● **Что сделать**
- A) Перечислите всех литературных персонажей, которых отрывок о Рудакове называет по имени, не считая названий книг.
- B) Перескажите списком абзац отрывка о Рудакове, который начинается словами «Мне вспоминается, как долго», сохранив его основные факты.
- C) Продолжите отрывок о Рудакове, начав сразу после его последнего предложения.

● **Фрагмент текста**
——————

Как непохожа Татьяна Ларина 1937 года на Татьяну из последней серии цветных рисунков Рудакова к «Евгению Онегину» 1949 года! К ним он возвращался множество раз в течение последних десяти лет жизни. Неожиданная смерть прервала работу Константина Ивановича над этой замечательной серией любимых героев Пушкина, и она осталась незаконченной.
Мне вспоминается, как долго и взволнованно искал Константин Иванович образ Анны Карениной. Где бы он ни был, он рисовал Анну Каренину: на заседании — в блокноте, в литографской мастерской — на первом попавшемся обрывке бумаги или прямо на камне литографским карандашом, тушью. Печатал — с подкладкой, без подкладки, Анну вместе с Карениным, без него. В период его увлечения литографией (вторая половина 1930-х годов) появлялся камень за камнем.
У меня сохранилось несколько вариантов Анны Карениной — законченные автолитографии и «клочки», подаренные мне Константином Ивановичем в те годы в литографской мастерской на Мойке, 83. Все они разные.
Когда Константин Иванович находил образ, герой рождался и начинал жить в его творческом сознании, и он не мог уже расстаться с ним ни на минуту. В папках «жили», как он говорил, его герои, и Рудаков жил ими внутренне. Он всегда носил с собой в папке те рисунки, над которыми в данный момент работал. Он должен был всегда быть вместе с ними, думать о них, делиться с художниками не для того, чтобы афишировать свои достижения, но чтобы постоянно проверять себя, видеть, как найденные им образы действуют на других, какие эмоции они вызывают.

——————

● **Исходные данные**

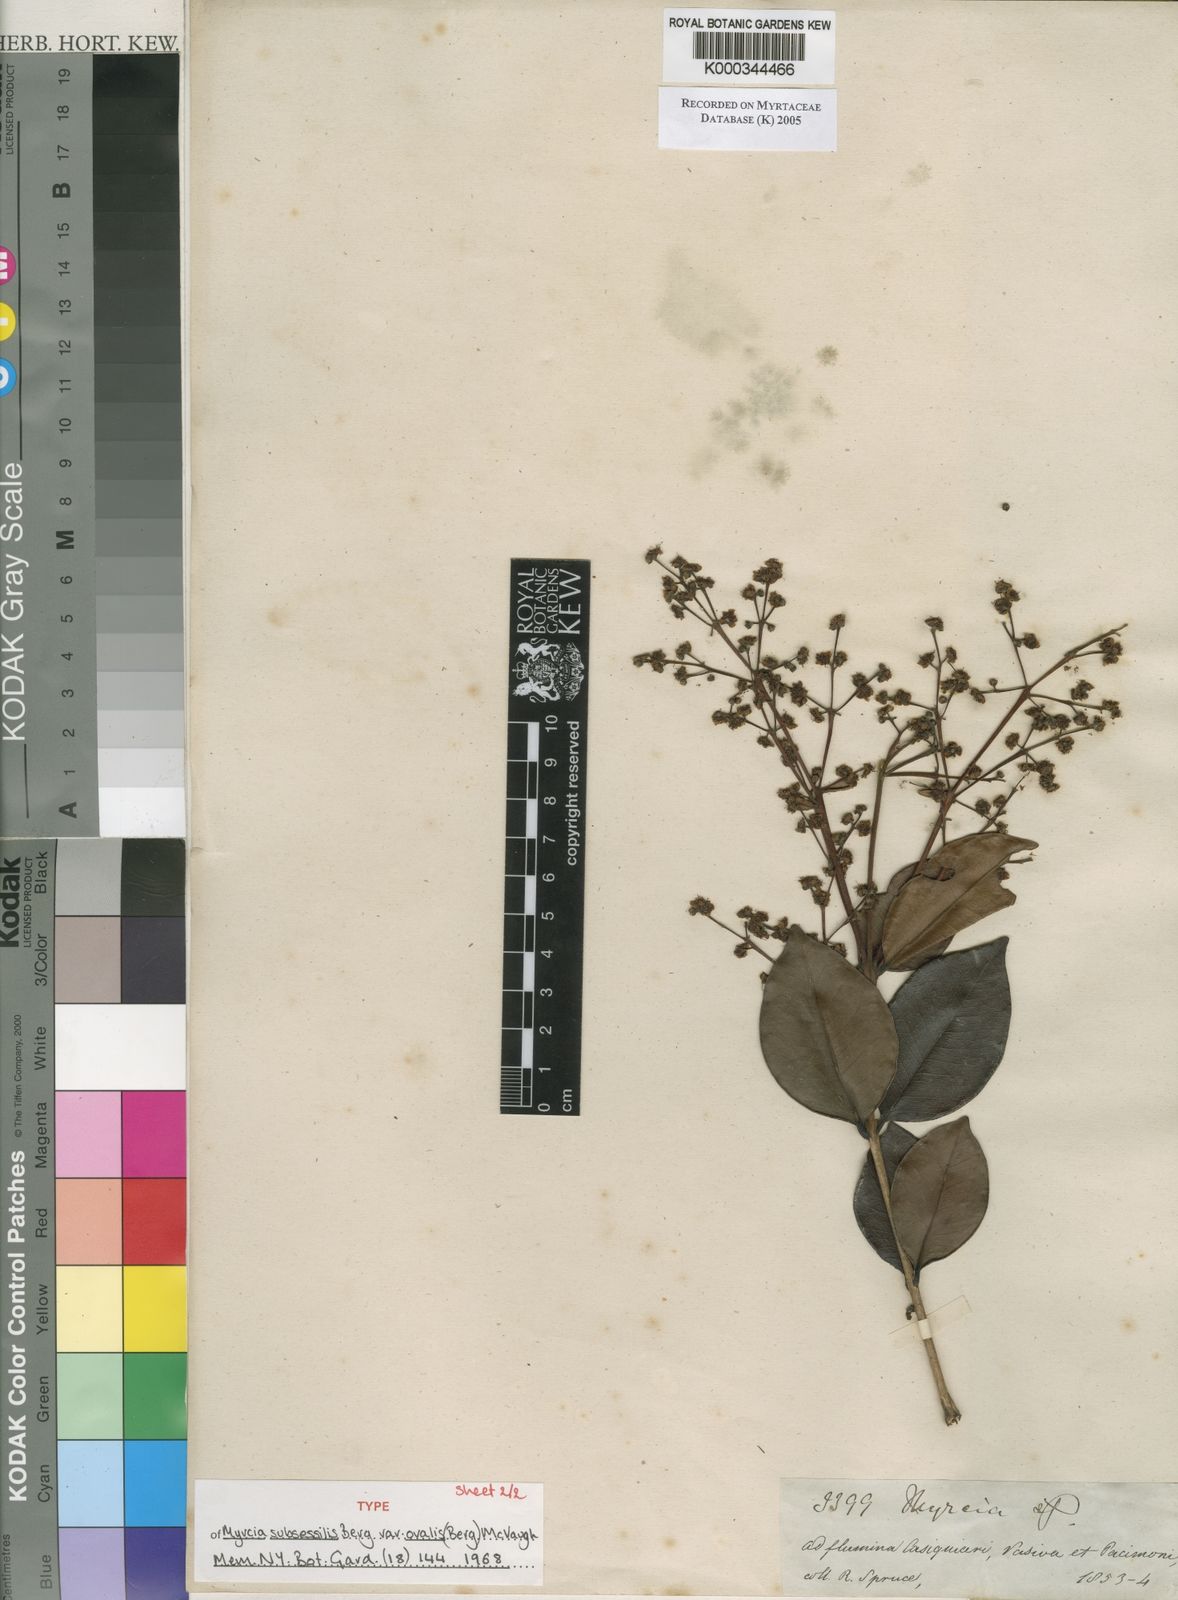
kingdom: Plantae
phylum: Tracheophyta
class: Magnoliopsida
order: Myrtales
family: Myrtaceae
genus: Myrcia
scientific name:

——————

● **Ответы**
- A) Татьяна Ларина, Анна Каренина, Каренин.

- B)
- Рудаков долго и взволнованно искал образ Анны Карениной.
- Рисовал её где угодно: на заседаниях в блокноте, в литографской мастерской на первом попавшемся обрывке бумаги или прямо на камне литографским карандашом и тушью.
- Печатал с подкладкой и без неё, Анну вместе с Карениным и без него.
- Во второй половине 1930-х годов, когда он увлекался литографией, камни появлялись один за другим.

- C)
Как-то в конце 1940-х годов Константин Иванович пригласил художницу К. А. Клементьеву и меня к себе домой, на Большую Пушкарскую, 50. Он показывал нам цветные иллюстрации, портреты, станковые вещи — в основном акварель.
Трудно найти слова для определения этих чудесных произведений искусства. Это были драгоценные камни — по блеску, богатству красок, силе и одновременно невероятной нежности цвета, по совершенству акварель- ной техники.
Иногда Константин Иванович подсовывал нам лупу и говорил:
— Вы только посмотрите, как это сделано... Какой глаз... Так старые мастера работали. ..
В творчестве Рудакова поражало огромное внутреннее богатство, культура образа, который рождался в голове и в сердце художника, обогащался впечатлениями окружающего мира. Константин Иванович Рудаков был по-своему глубоко эрудирован и мудр. Зорок и проницателен. Но это была не книжная эрудиция, а собственная культура образа — признак наибольшей художественной культуры.
Когда мы с Клементьевой уходили, Константин Иванович печально сказал:
— Вот старше стал — больше вижу, больше понимаю, а тут умирать пора...
Он часто жаловался на сердце.»

Жирмунская Татьяна Николаевна. Художник-график. Воспоминания написаны в 1971 г.

 


 

Воспоминания о художнике. В.А. Гальба.


Хоть я заранее предвижу, что ни одно воспоминание о Константине Ивановиче Рудакове не обойдется без его фундаментальной папки, наполненной рисунками, приходится сознаться, что и в моих записках о Константине Ивановиче трудно обойтись без этой примечательной детали. И тут, в момент нашей встречи, она была у него под мышкой.
Я знал его как художника-сатирика, одного из славной плеяды карикатуристов «Бегемота», но мне и в голову не приходило, что я увижу сейчас чудесные, волшебные рисунки на сказочные сюжеты. ..
И вот папка распахнулась, как занавес театра...
Будучи человеком экспансивным, я не мог сдержать восторга, увидев впервые рисунки Константина Ивановича, сделанные «для себя», то есть не по заказу издательства или журнала. Как известно, Рудаков не был избалован хвалебными рецензиями, и ему был по душе мой искренний восторг.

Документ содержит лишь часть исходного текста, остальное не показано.